Laurent Levillain : la magie de la céramique s'expose au Département
13 mars 2025 — Culture et Patrimoine
Jusqu’au 21 mars, l’Hôtel du Département accueille une belle exposition de l’association Céramique en Normandie. Quinze céramistes présentent leurs œuvres dans l’espace central du grand salon, parmi lesquels Laurent Levillain, un artiste d’Elbeuf, au travail saisissant.

Dans le vaste hall habillé de velours noir, trois Lunes et deux Bonhommes comme décrochés du ciel, lorgnent le visiteur d’un œil carnavalesque. Troublantes, démesurées, étincelant de tous leurs émaux dans la lumière des projecteurs, ces sculptures monumentales ne peuvent être que l’œuvre d’un magicien. Son nom : Laurent Levillain, dit Lo, céramiste d’Elbeuf au talent fou, dont l’atelier est aujourd’hui installé dans la manufacture des carrelages de Saint-Samson à Saint-Samson-la-Poterie (Oise). Tout au long du mois de mars il expose à l’Hôtel du Département quelques-unes de ses créations au côté d’une quinzaine d’artistes normands, pour la majorité professionnels. Cinq pièces de grande taille, suspendues aux modules de scène côtoient des œuvres sur socle, dont ses « Nefs des fous », dernière série en date inspirée du peintre néerlandais Jérôme Bosch, évoquent le grand voyage de la vie.
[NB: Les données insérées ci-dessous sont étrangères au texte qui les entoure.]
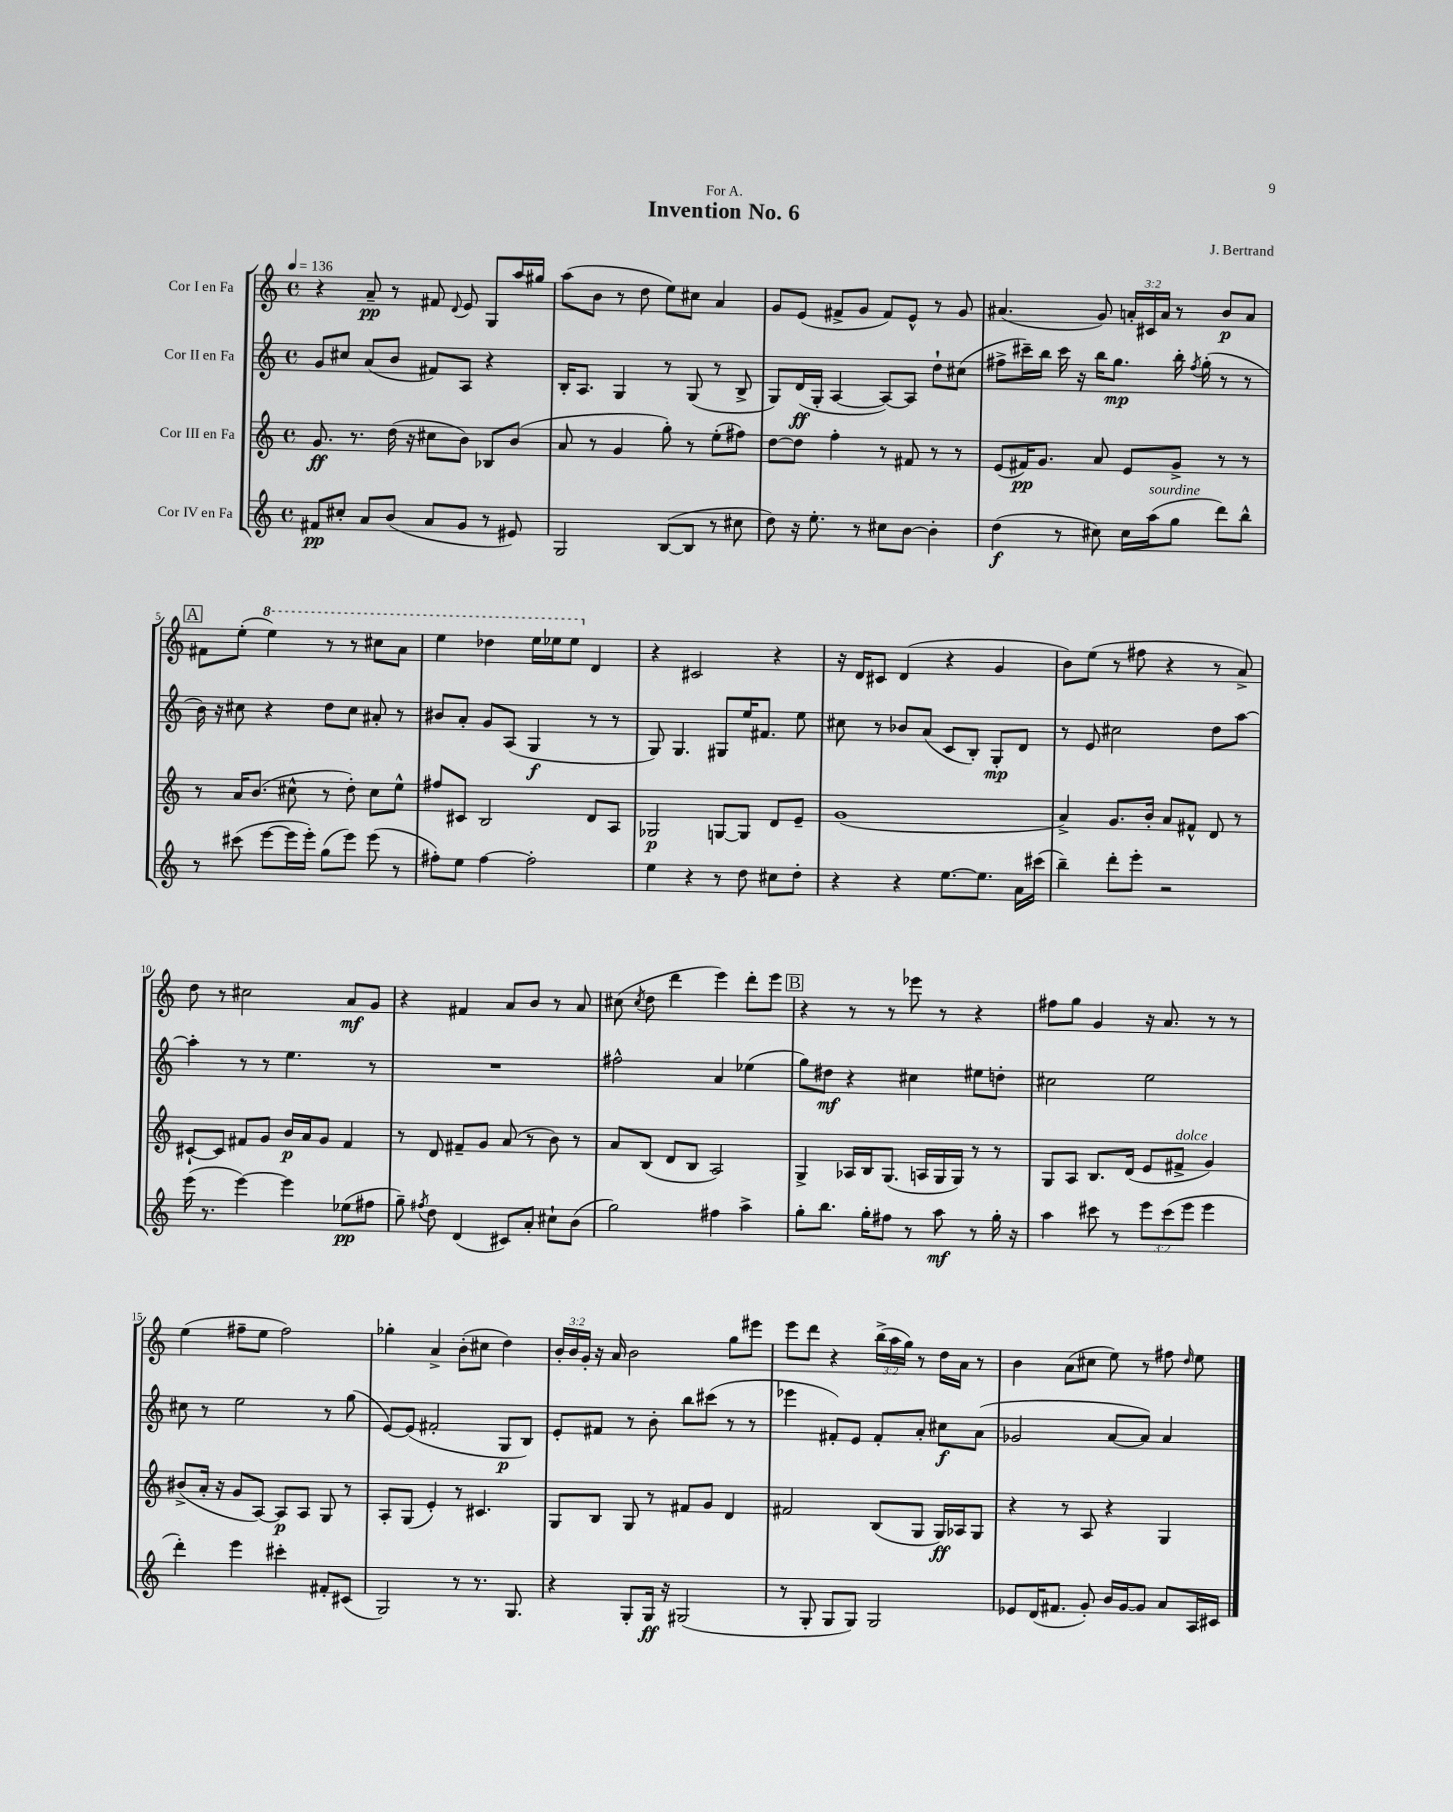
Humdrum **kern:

Généreux et foisonnant, le travail de Laurent Levillain ne passe pas inaperçu, c’est le moins qu’on puisse dire, mais pour beaucoup de visiteurs, ce sera finalement une découverte. « Jusqu’à une période récente, j’ai peu montré ce que je faisais », reconnaît l’artiste au parcours hors-norme et qui n’a jamais voulu être exposé dans une galerie.
« Je n’étais pas préparé à devenir artiste »
Ingénieur chimiste de formation, propulsé dans le monde de l’industrie qui à l’évidence n’était pas fait pour lui, Laurent Levillain découvre l’argile il y a trente ans et devient potier. Sans transition, il consacre une décennie à apprendre méthodiquement son nouveau métier, les bons gestes, les techniques, l’émaillage. Puis à désapprendre, condition de sa liberté. Et à transmettre enfin, en particulier auprès des enfants. La suite ne s’est pas fait attendre. « Les enfants m’ont contaminé » résume-t-il. Leur force de vie, leur imagination lui font l’effet d’un électrochoc. Laurent Levillain se lance alors dans la sculpture : « je n’étais pas préparé à devenir artiste, et en même temps, c’était pour moi une évidence ».Le mélange de la terre et du feu
Depuis, il a pris la matière à bras le corps, la triture, la façonne jusque dans les moindres détails pour en faire ses « bonshommes » comme il dit. Des œuvres puissantes, obsessionnelles, qui parlent de la condition humaine - sujet inépuisable - et exigent de lui une énergie folle.Organique, charnelle, l’œuvre dérange mais le maître a acquis un savoir-faire et excelle dans cet art qui procède à la fois de la terre et du feu. Occuper l’espace, c’est sa façon à lui de raconter toute l’exubérance de la vie, un volcan en éruption qu’il tente en vain de domestiquer. « J’use de subterfuges » admet Laurent Levillain qui après avoir connu l’extrême précarité fait désormais quelques concessions à sa survie sociale : « j’ai réduit la taille de mes pièces et je propose même de les louer ! » plaide-t-il fièrement. Moyennant une rétribution modeste et un bon repas, ce concept original lui permet de promener ses sculptures de maisons en appartements, au gré des coups de cœur de leurs habitants. « J’aime cette idée que les œuvres passent ainsi de main en main, s’enrichissent de chaque vie ! ».
Les Lunes, Nefs et Bonshommes de Laurent Levillain sont à découvrir dès aujourd’hui et jusqu’au 21 mars, de 10 h à 17 h dans le Grand salon de l’Hôtel du Département, avec quinze autres artistes normands. Entrée libre, quai Jean Moulin.